** Opening DATA EXTRACTS block **

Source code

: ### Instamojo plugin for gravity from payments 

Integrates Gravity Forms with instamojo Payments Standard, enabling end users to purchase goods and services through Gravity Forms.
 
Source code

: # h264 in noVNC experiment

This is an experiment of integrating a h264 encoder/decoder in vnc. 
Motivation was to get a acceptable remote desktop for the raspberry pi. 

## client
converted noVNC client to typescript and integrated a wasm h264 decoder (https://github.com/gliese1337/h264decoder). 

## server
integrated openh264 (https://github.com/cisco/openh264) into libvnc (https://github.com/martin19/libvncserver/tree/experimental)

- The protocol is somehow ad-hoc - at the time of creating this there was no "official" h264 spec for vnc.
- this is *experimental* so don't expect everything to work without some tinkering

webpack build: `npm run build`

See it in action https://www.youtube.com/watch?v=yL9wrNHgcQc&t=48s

** Closing DATA EXTRACTS block **

**ACTION ITEM**
All of the records shown above should be reproduced exactly.

**ANSWER TO THIS PROBLEM**
Source code

: ### Instamojo plugin for gravity from payments 

Integrates Gravity Forms with instamojo Payments Standard, enabling end users to purchase goods and services through Gravity Forms.
 
Source code

: # h264 in noVNC experiment

This is an experiment of integrating a h264 encoder/decoder in vnc. 
Motivation was to get a acceptable remote desktop for the raspberry pi. 

## client
converted noVNC client to typescript and integrated a wasm h264 decoder (https://github.com/gliese1337/h264decoder). 

## server
integrated openh264 (https://github.com/cisco/openh264) into libvnc (https://github.com/martin19/libvncserver/tree/experimental)

- The protocol is somehow ad-hoc - at the time of creating this there was no "official" h264 spec for vnc.
- this is *experimental* so don't expect everything to work without some tinkering

webpack build: `npm run build`

See it in action https://www.youtube.com/watch?v=yL9wrNHgcQc&t=48s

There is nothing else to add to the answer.